= DIRECTIONS =
1) Reproduce the part of the Afarak general meeting notice starting at "1. Dismissal of" and ending at "a General Meeting.".
2) Pick up the Afarak general meeting notice after its final sentence and keep writing it.

= TEXT SEGMENT =

The authorisation granted to the Board is conditional on the fulfilment of all of the following conditions:

  • Afarak receives a legally valid preliminary ruling provided by the Central Tax Board according to which the provisions of Section 29 of the Finnish Act on Assessment Procedure on disguised dividend does not apply to the acquisition of own shares by Afarak in the Takeover Bid, meaning that the taxation of a shareholder taking part in the Takeover Bid was carried out in Finland normally in accordance with provisions on the taxation of capital gains;
  • Afarak receives the required funding for the acquisition of the shares in the Takeover Bid on market terms which are approved by the Board; and
  • The Financial Supervisory Authority approves the offer document drawn up by Afarak with respect to Takeover Bid in accordance with the Securities Markets Act.
  1. Dismissal of the Board of Directors

The General Meeting will address the dismissal of the Board of Directors on the grounds of the request of shareholders Joensuun Kauppa ja Kone Oy, Markku Kankaala, Esa Hukkanen, Petri Suokas, Tomi Hyttinen, Taloustieto Incrementum Ky, Juhani Lemmetti, Kari Kakkonen, Antti Kivimaa, AJ Elite Value Hedge Fund, Aarne Simula and Timo Kankaala, owning shares representing more than one tenth of all the shares and votes of the Company, pursuant to Chapter 5, Section 4 of the Companies Act to convene a General Meeting.

The Company has received notifications that shareholders Atkey Ltd and LNS Ltd (formerly known with the name Kermas Resources Ltd), who hold more than 56 % of the shares and votes of the Company, will vote against the presented proposal.

Entries from a dataset
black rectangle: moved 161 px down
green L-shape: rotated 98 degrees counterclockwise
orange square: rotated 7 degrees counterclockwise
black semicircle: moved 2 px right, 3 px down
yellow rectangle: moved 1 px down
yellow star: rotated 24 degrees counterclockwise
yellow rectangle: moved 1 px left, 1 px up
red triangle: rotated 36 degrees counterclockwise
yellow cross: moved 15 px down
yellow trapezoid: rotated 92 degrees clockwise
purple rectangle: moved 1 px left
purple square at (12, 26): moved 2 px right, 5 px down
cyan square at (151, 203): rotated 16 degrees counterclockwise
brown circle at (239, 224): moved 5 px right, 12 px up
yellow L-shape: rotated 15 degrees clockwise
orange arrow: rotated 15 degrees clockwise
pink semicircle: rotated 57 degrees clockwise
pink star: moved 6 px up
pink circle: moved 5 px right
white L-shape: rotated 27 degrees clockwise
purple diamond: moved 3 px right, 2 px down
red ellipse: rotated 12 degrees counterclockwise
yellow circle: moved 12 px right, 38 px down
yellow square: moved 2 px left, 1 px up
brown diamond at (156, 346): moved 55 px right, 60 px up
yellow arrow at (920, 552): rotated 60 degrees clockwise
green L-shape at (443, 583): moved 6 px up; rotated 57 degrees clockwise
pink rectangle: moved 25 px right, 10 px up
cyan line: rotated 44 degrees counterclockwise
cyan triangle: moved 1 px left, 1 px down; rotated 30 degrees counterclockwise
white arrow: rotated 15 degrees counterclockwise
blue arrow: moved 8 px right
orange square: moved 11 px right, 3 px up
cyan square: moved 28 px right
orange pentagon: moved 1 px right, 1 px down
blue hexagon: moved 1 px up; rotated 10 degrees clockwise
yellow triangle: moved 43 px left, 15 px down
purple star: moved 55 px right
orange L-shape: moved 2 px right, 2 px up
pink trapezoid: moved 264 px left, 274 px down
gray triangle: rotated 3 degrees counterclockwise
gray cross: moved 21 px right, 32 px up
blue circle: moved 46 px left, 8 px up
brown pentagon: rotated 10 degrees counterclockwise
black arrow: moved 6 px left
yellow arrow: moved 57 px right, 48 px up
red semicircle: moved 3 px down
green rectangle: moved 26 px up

= ANSWERS FOR THIS EXERCISE =
1)
1. Dismissal of the Board of Directors

The General Meeting will address the dismissal of the Board of Directors on the grounds of the request of shareholders Joensuun Kauppa ja Kone Oy, Markku Kankaala, Esa Hukkanen, Petri Suokas, Tomi Hyttinen, Taloustieto Incrementum Ky, Juhani Lemmetti, Kari Kakkonen, Antti Kivimaa, AJ Elite Value Hedge Fund, Aarne Simula and Timo Kankaala, owning shares representing more than one tenth of all the shares and votes of the Company, pursuant to Chapter 5, Section 4 of the Companies Act to convene a General Meeting.

2)
  1. Election of a new Board of Directors, independent of the Company's main shareholder Danko Koncar and his controlled corporations

The General Meeting will address the election of a new Board of Directors, independent of the Company's main shareholder Danko Koncar and his controlled corporations on the grounds of the request of shareholders Joensuun Kauppa ja Kone Oy, Markku Kankaala, Esa Hukkanen, Petri Suokas, Tomi Hyttinen, Taloustieto Incrementum Ky, Juhani Lemmetti, Kari Kakkonen, Antti Kivimaa, AJ Elite Value Hedge Fund, Aarne Simula and Timo Kankaala, owning shares representing more than one tenth of all the shares and votes of the Company, pursuant to Chapter 5, Section 4 of the Companies Act to convene a General Meeting. According to the request, the proposal for the composition of the Board of Directors will be presented later when it is available and the candidates have given their consent to the appointment.

The Company has received notifications that shareholders Atkey Ltd and LNS Ltd (formerly known with the name Kermas Resources Ltd), who hold more than 56 % of the shares and votes of the Company, will vote against the presented proposal.

  1. Closing of the Meeting


B. DOCUMENTS OF THE GENERAL MEETING
Documents to be kept on view in accordance with the Finnish Companies Act are available for the shareholders' inspection no later than a week before the General Meeting at the Company's headquarters at the address Unioninkatu 20-22, 00130 Helsinki, Finland.  In addition, the documents will be available no later than 21 days before the General Meeting on the Company's website at the address www.afarak.com. Copies of these documents will be sent to the shareholders on request.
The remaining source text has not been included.